3 novembre 2009 à 14h07 - 1 réactions
Dans le premier tome de ses mémoires, "Chaque pas doit être un but", qui devrait paraître jeudi mais dont le contenu est déjà largement éventé dans la presse, Jacques Chirac règle ses comptes avec ses anciens rivaux politiques. Egratignant Giscard et Balladur, l'ancien président de la République rend cependant hommage à François Mitterrand.
>Les ennuis judiciaires de Chirac
La première partie des mémoires de Jacques Chirac retrace sa vie depuis sa naissance en 1932 jusqu'à son arrivée à la présidence de la République en 1995. Selon des informations publiées par Le Parisien, qui s'est procuré l'ouvrage, celui qui réservait ses mots cruels au cercle de ses intimes, distribue des coups tout en les mesurant.
"La communication a toujours été difficile avec Giscard, avant de devenir impossible"
Ses principales cibles ? Valéry Giscard d’Estaing, celui qu'il a largement contribué à faire battre en 1981. "La communication a toujours été difficile entre Giscard et moi, avant de devenir impossible à la fin de son septennat, tant j'ai du mal à comprendre ses réactions, ses façons d'être et sa psychologie", raconte Jacques Chirac. Il souligne par ailleurs avoir été "à peine consulté sur le choix des ministres" quand il était son Premier ministre (1974-1976) selon des informations publiées par le Nouvel observateur.
Balladur "l'a trahi"
Autre cible, Edouard Balladur, celui qui "n'a jamais été son ami de trente ans", et qui l'a trahi en se lançant dans le course à la présidentielle en 1995. J'avais confiance en Edouard Balladur", souligne-t-il, rappelant qu'un accord politique, "ayant aussi valeur de contrat moral", avait été conclu entre eux. "Au fond de moi, j'ai encore peine à croire que le Premier ministre soit en train de trahir ses engagements", dit-il. "Je n'aurai jamais d'explication d'homme à homme avec Edouard Balladur".
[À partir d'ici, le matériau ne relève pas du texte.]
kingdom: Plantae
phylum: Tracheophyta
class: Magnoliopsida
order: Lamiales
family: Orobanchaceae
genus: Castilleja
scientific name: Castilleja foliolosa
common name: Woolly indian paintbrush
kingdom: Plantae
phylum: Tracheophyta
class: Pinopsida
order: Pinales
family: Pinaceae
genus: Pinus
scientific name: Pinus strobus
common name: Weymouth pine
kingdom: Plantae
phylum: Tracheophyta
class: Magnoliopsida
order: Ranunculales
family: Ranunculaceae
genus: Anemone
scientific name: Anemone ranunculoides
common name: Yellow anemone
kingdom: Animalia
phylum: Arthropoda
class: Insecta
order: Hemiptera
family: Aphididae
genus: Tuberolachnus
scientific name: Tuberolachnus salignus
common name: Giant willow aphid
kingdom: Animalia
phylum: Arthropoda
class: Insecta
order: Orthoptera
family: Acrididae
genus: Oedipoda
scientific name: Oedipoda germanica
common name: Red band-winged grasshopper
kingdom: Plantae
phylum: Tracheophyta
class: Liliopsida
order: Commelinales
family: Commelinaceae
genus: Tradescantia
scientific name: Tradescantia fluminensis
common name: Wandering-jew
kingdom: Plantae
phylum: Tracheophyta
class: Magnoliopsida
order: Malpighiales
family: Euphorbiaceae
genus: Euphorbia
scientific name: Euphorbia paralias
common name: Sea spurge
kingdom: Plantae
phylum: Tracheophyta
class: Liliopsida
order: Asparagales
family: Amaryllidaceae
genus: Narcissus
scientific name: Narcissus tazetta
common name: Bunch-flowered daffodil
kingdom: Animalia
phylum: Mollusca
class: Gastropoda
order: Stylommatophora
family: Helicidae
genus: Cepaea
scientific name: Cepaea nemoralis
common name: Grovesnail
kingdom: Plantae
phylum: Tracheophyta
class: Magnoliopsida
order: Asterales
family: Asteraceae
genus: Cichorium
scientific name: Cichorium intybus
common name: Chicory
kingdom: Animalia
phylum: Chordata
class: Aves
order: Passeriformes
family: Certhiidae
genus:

Sarkozy "nerveux, empressé, avide d'agir" et "un sens indéniable de la communication"
Il décrit le chef de l'Etat Nicolas Sarkozy, côtoyé au sein du RPR (qui a précédé l'UMP) à partir de la fin des années 70, en homme "nerveux, empressé, avide d'agir et se distinguant par un sens indéniable de la communication".
La "finesse de jugement" et l'"intelligence tactique" de Mitterrand
Il dit avoir admiré, malgré leur difficile cohabitation entre 1986 et 1988 chez l'ex-président François Mitterrand, son prédécesseur à l'Elysée, une "finesse de jugement" et une "intelligence tactique" "rarement rencontrées dans le monde politique". "Salut l'artiste", m'est-il arrivé de penser en assistant à quelques-unes de ses prestations.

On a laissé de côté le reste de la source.